Damit hiess das oberste Schweizer Gericht zwei Rekurse gut, die von Swissmedic und vom Apothekenverband Pharmasuisse eingereicht worden waren.
Die
Versandapotheke Zur Rose AG verstosse beim Handel mit rezeptfreien Medikamenten der Kategorien C und D, für die keine ärztliche Verschreibung vorliegt, gegen das Heilmittelrecht des Bundes.
Die Thurgauer sahen es noch anders
Die Bewilligung des Kantons Thurgau sah bislang vor, dass die Kunden beim Bestellvorgang einige Gesundheitsfragen beantworten; dieses Online-Formular wurde dann von Ärzten oder Apothekern geprüft, etwa auf Unverträglichkeiten und Nebenwirkungen. Erst danach versandte Apotheke Zur Rose die gewünschten Heilmittel.
Das Verwaltungsgericht des Kantons Thurgau hatte letztes Jahr die Zulässigkeit dieses Modell noch bestätigt. In seiner öffentlichen Sitzung vom Dienstag trat das Bundesgericht in Lausanne nun aber auf die Bremse – es untersagt die bisherige Praxis.
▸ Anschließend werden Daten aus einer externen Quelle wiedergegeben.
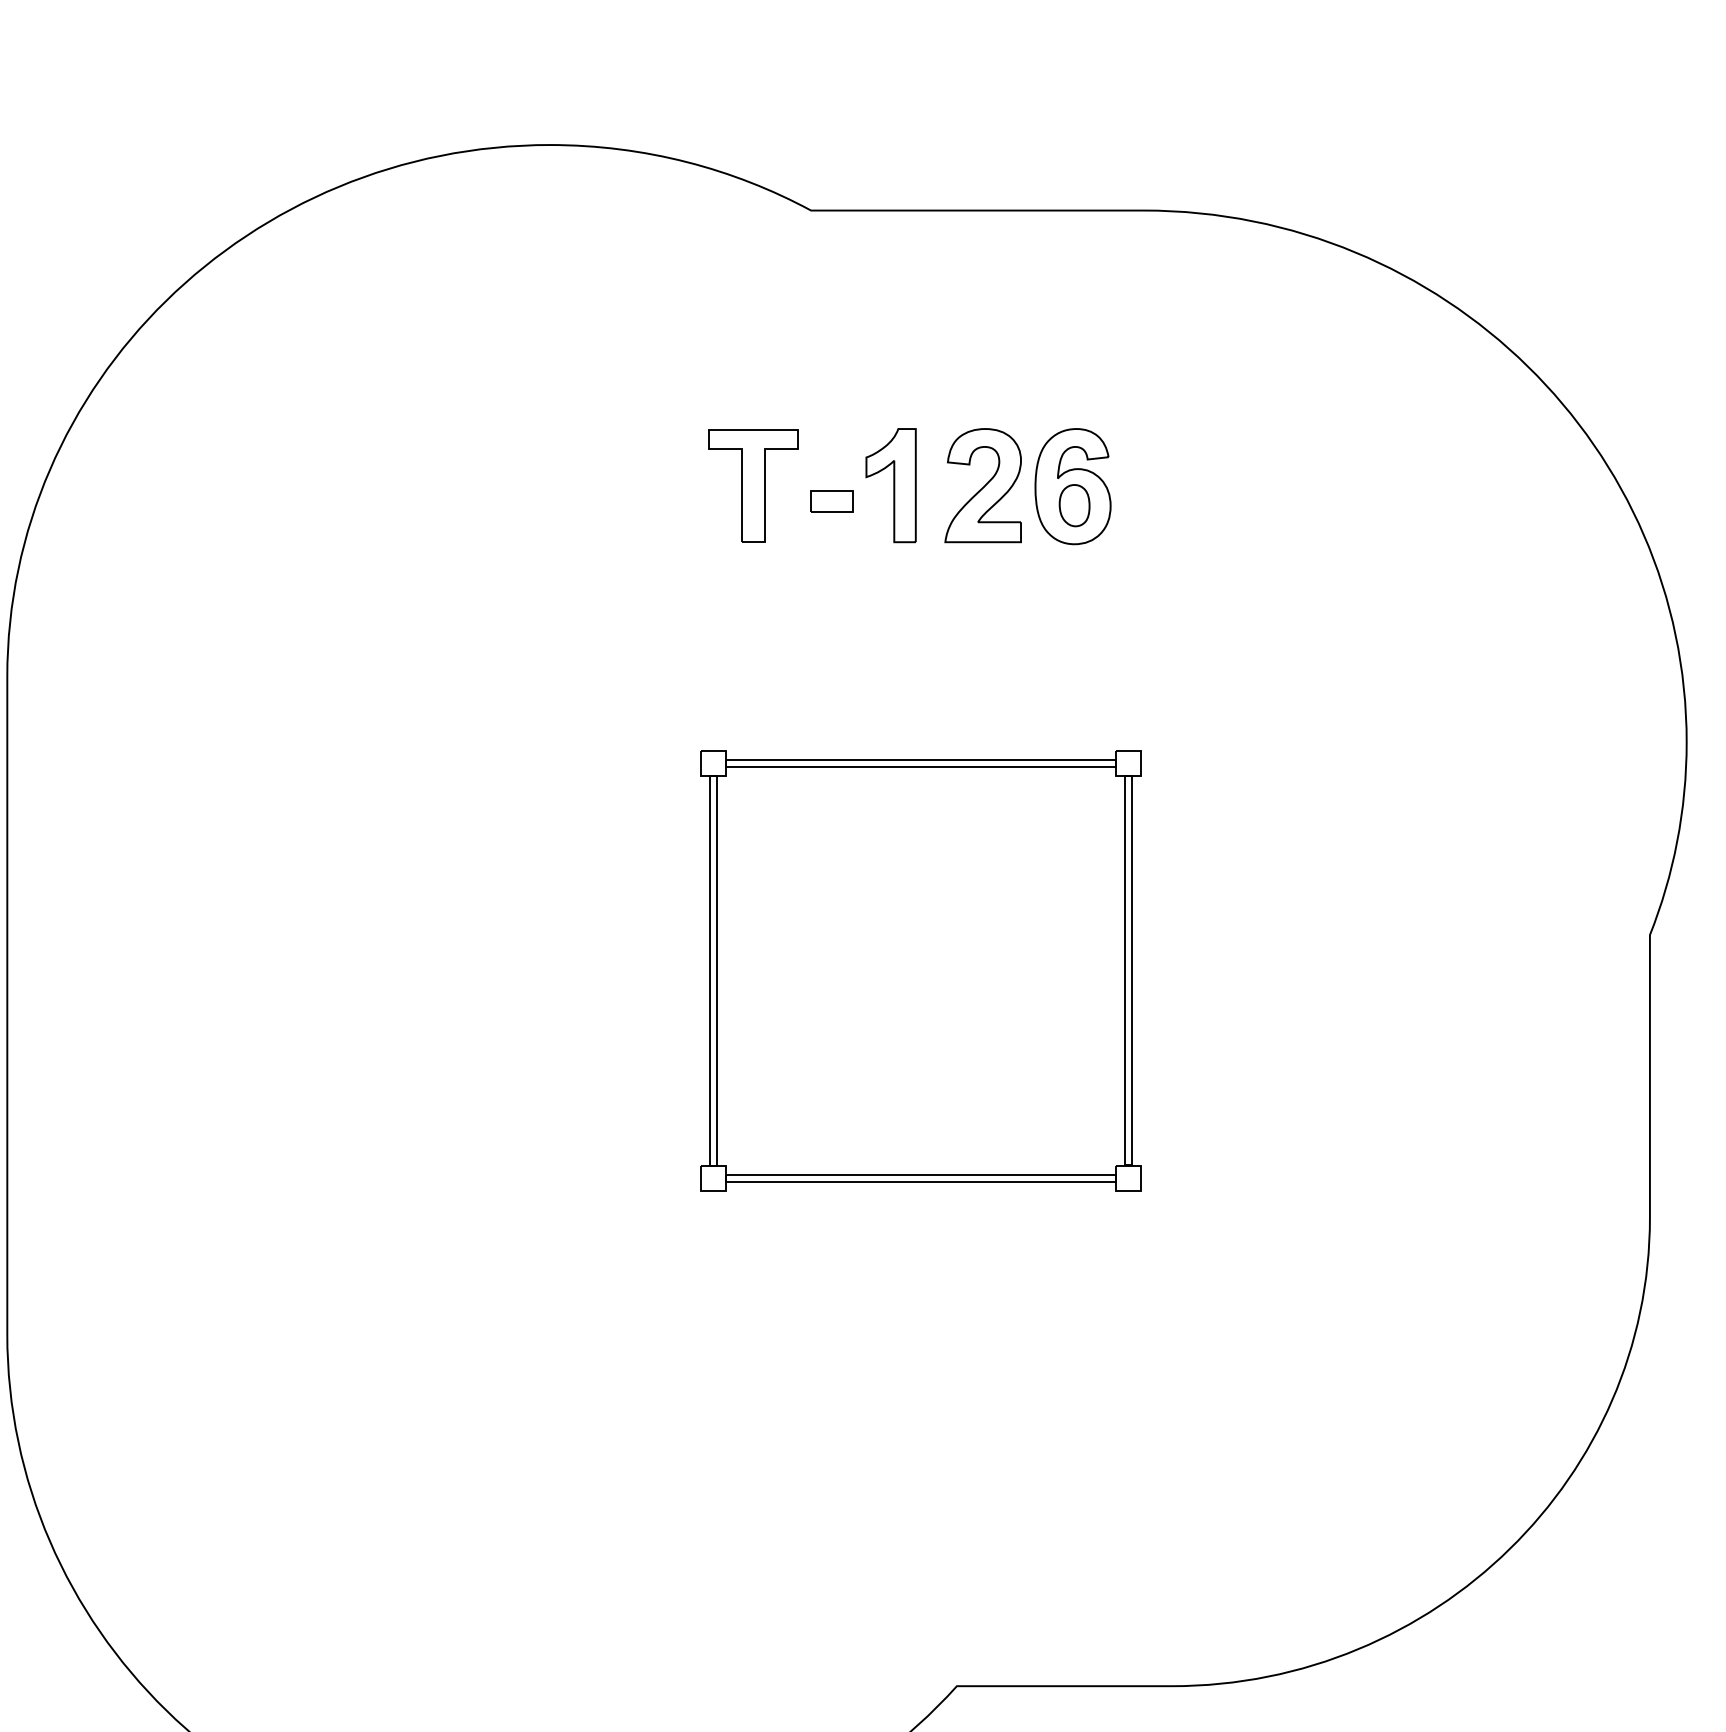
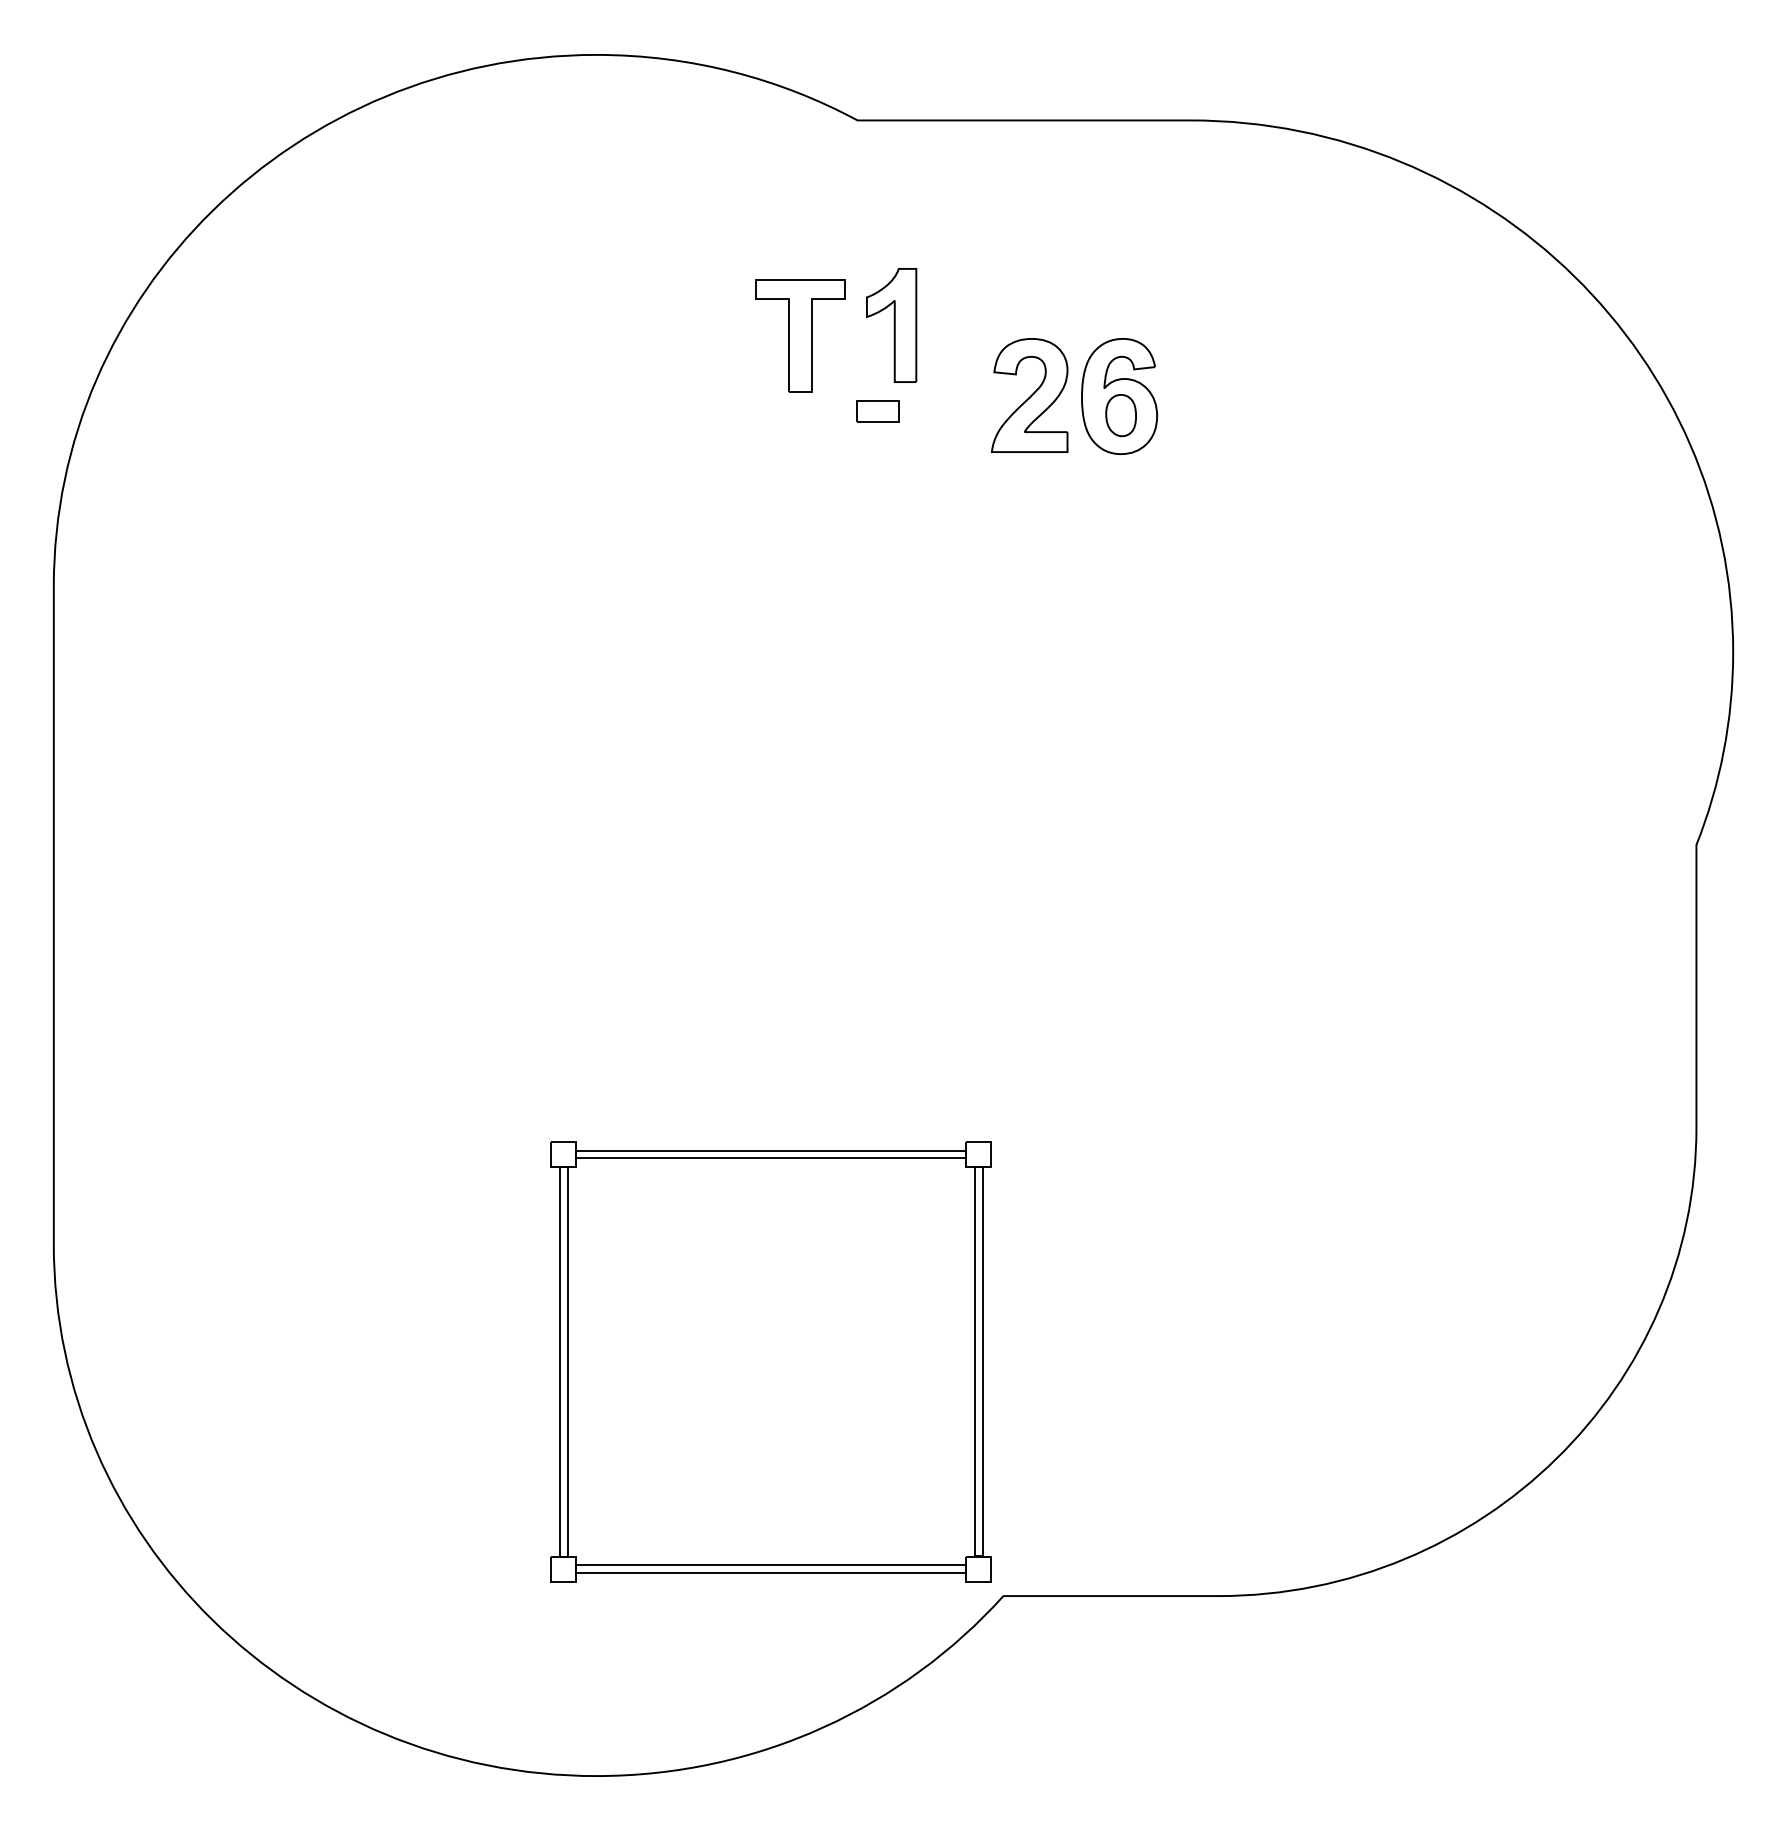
part: (754, 485) -> (800, 335), moved
part: (891, 485) -> (891, 325), moved
part: (920, 970) -> (770, 1361), moved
«…klarer Wortlaut der Bestimmungen»
«Mit dem Vorgehen der Zur Rose AG ist die Einhaltung der heilmittelrechtlichen Bestimmungen des Bundes bezüglich Verschreibung und Abgabe von Medikamenten in der Regel nicht gewährleistet», erklären die Richter dazu. «Das Heilmittelgesetz verlangt beim Versand von rezeptfreien Medikamenten eine vorgängige ärztliche Verschreibung. Dies ergibt sich bereits aus dem klaren Wortlaut der gesetzlichen Bestimmungen.»
Eine Verschreibung durch den Arzt setze aber voraus, dass dieser den Patienten und seinen Gesundheitszustand kennt: «Nur wenn sich der Arzt und der Patient kennen und miteinander in Kontakt sind, besteht eine Möglichkeit zur notwendigen Interaktion für die Verschreibung. Ein Gesundheitsfragebogen und die blosse Möglichkeit zur Kontaktaufnahme reichen nicht aus.»
«Tief enttäuscht»
Nur einer der Richter vertrat erfolglos eine andere Meinung.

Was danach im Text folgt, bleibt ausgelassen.